MH17: Bodies 'in refrigerated wagons'

Monitors (L) from the Organisation for Security and Cooperation in Europe stand near a...
Monitors (L) from the Organisation for Security and Cooperation in Europe stand near a refrigerator wagon, which according to employees and local residents contains bodies of passengers of the crashed Malaysia Airlines Boeing 777 plane, at a railway station in the town of Torez, Donetsk region. REUTERS/Maxim Zmeyev
Dozens of bodies from the site where a Malaysian airliner crashed in eastern Ukraine were put into refrigerated rail wagons overnight at a station in a town 15km from the scene, rail workers say.

Monitors from the Organisation for Security and Cooperation in Europe, accompanied by armed rebels, checked the wagons.
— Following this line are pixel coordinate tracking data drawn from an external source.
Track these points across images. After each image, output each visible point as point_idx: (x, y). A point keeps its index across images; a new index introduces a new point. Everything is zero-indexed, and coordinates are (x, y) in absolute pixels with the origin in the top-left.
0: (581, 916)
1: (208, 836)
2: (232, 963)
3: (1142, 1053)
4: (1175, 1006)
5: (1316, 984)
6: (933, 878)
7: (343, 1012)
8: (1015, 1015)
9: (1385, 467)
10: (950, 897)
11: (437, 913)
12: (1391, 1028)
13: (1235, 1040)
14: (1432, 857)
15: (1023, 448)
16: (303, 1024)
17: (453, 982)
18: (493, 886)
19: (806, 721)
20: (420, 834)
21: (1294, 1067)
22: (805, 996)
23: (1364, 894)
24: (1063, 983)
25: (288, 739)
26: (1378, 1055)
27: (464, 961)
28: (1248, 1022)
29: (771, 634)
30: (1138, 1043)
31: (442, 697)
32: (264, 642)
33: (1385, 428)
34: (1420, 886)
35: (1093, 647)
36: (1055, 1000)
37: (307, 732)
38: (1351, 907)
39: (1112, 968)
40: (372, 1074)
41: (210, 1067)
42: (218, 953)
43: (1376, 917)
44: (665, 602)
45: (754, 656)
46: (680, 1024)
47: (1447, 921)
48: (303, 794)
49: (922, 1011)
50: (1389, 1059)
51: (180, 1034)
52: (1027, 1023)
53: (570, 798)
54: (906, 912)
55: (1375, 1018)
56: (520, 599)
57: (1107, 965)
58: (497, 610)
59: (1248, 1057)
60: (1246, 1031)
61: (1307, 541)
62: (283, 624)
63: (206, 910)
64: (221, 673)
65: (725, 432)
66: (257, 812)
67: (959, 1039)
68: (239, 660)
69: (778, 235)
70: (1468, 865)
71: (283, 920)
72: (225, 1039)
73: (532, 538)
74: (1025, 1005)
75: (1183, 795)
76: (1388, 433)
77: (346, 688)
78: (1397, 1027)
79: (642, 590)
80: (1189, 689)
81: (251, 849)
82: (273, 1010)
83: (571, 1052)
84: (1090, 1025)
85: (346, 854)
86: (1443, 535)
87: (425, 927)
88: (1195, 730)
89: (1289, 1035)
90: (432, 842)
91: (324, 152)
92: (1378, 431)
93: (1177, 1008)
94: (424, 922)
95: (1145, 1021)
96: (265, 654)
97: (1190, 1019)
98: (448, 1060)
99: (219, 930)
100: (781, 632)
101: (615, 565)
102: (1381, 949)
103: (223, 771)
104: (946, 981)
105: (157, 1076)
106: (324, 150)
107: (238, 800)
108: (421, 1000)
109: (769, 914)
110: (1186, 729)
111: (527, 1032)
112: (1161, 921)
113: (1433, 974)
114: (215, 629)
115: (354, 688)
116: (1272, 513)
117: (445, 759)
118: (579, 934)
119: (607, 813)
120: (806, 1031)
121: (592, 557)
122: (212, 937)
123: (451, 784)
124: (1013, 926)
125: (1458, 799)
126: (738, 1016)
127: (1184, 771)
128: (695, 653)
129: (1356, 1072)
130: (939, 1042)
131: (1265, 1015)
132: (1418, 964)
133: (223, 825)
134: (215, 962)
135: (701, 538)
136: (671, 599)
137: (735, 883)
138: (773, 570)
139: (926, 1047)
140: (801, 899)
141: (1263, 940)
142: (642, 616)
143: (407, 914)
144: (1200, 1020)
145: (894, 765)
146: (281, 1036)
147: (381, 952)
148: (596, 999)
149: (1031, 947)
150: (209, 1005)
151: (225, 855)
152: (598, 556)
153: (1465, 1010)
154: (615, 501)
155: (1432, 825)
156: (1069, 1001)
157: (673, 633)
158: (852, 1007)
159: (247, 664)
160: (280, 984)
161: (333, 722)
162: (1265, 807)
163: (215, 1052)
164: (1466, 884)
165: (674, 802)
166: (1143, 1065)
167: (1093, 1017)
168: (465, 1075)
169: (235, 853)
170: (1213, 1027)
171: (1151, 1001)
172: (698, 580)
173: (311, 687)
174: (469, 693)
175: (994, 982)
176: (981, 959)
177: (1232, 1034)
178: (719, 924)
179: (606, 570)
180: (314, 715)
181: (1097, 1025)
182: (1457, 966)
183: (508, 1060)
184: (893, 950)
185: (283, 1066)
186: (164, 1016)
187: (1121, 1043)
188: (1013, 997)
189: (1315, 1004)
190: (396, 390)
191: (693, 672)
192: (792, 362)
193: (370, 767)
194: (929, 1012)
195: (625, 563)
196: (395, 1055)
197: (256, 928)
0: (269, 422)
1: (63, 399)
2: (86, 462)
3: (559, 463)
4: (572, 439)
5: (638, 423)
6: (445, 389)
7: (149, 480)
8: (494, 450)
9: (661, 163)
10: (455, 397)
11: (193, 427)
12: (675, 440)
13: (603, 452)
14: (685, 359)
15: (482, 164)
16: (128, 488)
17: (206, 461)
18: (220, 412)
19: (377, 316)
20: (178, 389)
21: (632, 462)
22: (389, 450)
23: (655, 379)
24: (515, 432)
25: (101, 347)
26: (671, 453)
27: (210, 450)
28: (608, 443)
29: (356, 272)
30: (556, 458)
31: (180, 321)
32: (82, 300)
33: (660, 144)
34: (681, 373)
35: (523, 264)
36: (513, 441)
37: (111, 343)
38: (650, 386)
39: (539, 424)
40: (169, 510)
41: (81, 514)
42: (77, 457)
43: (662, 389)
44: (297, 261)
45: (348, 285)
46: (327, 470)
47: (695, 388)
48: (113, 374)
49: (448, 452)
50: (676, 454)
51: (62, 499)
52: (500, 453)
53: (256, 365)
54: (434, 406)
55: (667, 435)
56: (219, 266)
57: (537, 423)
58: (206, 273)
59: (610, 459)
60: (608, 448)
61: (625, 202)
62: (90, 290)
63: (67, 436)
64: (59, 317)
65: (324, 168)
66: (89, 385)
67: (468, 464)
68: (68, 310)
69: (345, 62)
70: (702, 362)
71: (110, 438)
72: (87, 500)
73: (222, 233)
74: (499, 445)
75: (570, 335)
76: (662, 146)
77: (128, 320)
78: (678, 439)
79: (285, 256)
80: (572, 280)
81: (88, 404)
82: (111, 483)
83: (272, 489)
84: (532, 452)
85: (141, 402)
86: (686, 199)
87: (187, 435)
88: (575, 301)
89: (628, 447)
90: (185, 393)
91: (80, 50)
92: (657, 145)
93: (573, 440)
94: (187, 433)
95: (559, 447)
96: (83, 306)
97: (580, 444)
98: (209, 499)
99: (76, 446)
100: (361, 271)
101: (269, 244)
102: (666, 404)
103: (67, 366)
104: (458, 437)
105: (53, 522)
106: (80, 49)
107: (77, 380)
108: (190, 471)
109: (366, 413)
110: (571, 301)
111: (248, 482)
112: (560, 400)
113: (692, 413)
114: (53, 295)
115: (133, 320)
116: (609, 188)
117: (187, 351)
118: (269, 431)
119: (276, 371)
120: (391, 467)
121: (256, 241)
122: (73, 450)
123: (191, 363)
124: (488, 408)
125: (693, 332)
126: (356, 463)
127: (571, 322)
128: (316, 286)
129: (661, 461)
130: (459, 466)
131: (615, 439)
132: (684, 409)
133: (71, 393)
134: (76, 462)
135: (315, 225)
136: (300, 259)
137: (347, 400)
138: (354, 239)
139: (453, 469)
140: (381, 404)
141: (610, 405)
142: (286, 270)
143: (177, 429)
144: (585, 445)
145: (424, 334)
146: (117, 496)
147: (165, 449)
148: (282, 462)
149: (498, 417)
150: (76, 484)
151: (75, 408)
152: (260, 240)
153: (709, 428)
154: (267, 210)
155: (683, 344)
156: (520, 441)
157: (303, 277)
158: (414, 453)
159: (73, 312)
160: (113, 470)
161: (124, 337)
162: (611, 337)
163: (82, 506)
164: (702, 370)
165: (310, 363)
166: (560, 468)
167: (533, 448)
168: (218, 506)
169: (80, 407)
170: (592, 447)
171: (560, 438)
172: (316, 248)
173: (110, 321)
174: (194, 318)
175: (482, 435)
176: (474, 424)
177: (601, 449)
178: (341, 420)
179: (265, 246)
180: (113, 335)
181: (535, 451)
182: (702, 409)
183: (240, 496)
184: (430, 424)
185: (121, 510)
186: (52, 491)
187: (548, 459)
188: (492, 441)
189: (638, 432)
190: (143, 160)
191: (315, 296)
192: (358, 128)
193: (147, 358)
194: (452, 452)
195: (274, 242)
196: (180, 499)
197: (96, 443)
A locomotive had been put at the head of the train, which one worker said would be sent southwest to an undisclosed location.

Western officials have voiced concern about the handling of the remains of the 298 people killed when the airliner crashed on Thursday and the Dutch foreign minister has said his country is "furious" to hear bodies were being "dragged around".

After lying there for two days in the summer heat, by Sunday the bodies had been removed from a large swathe of the crash site, leaving only bloodstained military stretchers along the side of the road.

Sergei Kavtaradze, a senior official of the pro-Russian rebels' self-proclaimed Donetsk People's republic, said all 196 of the bodies found so far had been loaded into the wagons in Torez, an eastern town in the Donetsk region.

"They will stay there for now, until the issue (of what to do with them) is resolved. We are waiting for the experts," he told Reuters, saying he did not understand why the experts had been delayed.

"We've been waiting for the experts for three days. From the very first day after this catastrophe, we have welcomed any experts. Ukrainian experts, international experts, Russian experts... We have always said we will offer the maximum guarantee of their safety in the territory we control."

Alexander Hug, deputy chief monitor of the OSCE special monitoring mission to Ukraine, said his team had seen body bags in the wagons but were unable to count them. He said he did not know where the bodies would be taken.

One railway worker said the bodies were brought in during the night and would be sent in the direction of the town of Ilovaisk, southwest from Torez.

"Something was delivered and they told us to wait," one railway worker said on condition of anonymity, adding that the "something" were bodies.

"It's corpses. They brought the bodies overnight," a duty officer at the Torez station told Reuters.